Irrwitzige Regelung soll Versorgungssicherheit Verbessern?!

von Rainer W. am 07.03.2019 um 10:26 Uhr

Die Lösung auf die Deckelung ist ganz einfach: Bei uns wird es nicht mehr Impfstoffe pro Rezept geben als voll bezahlt werden.

Bei dem Risiko, Kühlkettenpflicht und minimaler Vergütung wird es auch keinen einzigen Impfstoff auf Vorrat geben.
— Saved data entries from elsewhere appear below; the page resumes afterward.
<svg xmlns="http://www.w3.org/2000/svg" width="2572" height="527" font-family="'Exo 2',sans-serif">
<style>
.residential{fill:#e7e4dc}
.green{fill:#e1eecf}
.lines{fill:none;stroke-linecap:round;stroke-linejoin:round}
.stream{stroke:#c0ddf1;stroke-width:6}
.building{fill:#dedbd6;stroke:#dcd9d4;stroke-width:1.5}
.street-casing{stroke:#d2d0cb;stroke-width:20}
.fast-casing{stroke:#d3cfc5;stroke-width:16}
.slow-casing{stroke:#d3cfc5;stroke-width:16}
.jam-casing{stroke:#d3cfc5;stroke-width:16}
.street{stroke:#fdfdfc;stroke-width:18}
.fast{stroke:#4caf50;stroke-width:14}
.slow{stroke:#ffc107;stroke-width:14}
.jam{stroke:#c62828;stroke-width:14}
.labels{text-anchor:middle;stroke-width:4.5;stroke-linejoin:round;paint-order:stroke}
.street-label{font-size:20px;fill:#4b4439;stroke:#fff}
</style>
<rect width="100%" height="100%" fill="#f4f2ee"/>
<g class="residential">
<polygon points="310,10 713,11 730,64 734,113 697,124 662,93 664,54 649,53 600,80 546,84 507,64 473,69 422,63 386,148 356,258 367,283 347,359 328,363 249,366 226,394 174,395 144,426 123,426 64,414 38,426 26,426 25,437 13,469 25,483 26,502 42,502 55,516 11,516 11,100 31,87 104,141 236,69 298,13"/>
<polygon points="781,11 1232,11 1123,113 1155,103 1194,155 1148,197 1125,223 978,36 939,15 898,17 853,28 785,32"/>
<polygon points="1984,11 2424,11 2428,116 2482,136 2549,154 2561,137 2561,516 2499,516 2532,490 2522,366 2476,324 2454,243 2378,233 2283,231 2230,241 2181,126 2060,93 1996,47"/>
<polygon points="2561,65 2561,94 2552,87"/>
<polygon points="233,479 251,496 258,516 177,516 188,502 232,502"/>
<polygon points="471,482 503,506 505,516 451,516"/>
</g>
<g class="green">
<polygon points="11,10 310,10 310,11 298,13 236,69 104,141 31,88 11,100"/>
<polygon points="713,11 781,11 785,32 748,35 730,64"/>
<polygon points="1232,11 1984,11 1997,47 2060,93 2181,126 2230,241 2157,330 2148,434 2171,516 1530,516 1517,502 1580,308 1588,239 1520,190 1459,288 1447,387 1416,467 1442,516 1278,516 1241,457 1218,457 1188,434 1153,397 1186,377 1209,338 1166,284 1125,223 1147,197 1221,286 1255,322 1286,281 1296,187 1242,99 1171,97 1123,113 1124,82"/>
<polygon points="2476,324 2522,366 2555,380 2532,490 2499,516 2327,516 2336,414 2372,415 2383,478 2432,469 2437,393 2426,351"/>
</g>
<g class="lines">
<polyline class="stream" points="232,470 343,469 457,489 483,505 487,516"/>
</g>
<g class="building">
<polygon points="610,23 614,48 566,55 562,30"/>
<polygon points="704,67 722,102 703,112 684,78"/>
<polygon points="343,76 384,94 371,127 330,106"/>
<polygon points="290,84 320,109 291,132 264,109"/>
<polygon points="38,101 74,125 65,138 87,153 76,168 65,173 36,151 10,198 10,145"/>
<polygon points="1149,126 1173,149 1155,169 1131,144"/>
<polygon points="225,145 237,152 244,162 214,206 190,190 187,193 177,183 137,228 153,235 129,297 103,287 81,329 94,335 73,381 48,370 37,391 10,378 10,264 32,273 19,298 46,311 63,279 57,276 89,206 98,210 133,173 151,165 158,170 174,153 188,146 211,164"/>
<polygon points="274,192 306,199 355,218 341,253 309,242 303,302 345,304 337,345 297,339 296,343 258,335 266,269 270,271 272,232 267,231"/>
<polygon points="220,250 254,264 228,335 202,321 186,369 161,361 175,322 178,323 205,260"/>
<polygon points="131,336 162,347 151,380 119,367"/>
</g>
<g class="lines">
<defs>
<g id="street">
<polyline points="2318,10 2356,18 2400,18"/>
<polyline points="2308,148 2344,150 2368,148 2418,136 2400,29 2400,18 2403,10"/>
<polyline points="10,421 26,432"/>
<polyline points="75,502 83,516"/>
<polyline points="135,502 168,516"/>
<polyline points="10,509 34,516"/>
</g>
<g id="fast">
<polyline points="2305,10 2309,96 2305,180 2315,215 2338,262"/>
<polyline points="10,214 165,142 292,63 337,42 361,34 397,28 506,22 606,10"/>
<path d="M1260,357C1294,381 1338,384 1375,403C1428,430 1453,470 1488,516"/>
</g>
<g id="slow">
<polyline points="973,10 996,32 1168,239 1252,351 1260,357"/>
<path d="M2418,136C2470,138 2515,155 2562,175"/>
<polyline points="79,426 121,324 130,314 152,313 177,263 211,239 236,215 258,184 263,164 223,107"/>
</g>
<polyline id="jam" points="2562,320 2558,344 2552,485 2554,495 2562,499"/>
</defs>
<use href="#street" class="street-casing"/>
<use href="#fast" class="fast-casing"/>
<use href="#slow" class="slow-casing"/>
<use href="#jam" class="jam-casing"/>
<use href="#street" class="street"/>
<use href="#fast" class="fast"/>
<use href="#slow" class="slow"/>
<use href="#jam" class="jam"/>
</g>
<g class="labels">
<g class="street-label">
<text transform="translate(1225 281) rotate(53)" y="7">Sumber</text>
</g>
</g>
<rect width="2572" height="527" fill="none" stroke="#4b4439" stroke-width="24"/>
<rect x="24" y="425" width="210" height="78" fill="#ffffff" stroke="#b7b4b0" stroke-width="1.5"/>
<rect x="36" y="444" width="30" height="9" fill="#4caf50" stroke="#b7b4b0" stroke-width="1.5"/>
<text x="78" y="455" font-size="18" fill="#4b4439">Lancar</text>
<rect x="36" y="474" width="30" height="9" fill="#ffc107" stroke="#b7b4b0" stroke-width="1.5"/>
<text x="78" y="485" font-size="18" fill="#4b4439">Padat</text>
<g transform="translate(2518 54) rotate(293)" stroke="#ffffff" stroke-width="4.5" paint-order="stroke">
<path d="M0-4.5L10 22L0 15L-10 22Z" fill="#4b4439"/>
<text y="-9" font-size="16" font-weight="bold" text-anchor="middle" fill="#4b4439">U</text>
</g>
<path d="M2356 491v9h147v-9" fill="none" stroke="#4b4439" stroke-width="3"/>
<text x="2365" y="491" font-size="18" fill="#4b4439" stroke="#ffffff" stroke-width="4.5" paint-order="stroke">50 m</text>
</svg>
Was nicht bezahlt wird wird auch nicht geleistet.

Ich seh die Lieferengpässe nächstes Jahr schon kommen, Einzelimporte für 1€ pro Stück bei voller Haftung könnt ihr aber noch mehr vergessen als Vorratshaltung.

Wir mussten letztes Jahr sogar einen zusätzlichen Kühlschrank inklusive Temperaturführung in Betrieb nehmen damit der Lagerplatz reicht. Für 1€ pro Dosis und maximal 75€ pro Rezept? Sicher nicht.

Die "Experten" mögen mal schauen was so ein Temperaturgeführter Kühlschrank kostet, ohne laufende Kosten und Zeit für Dokumentation.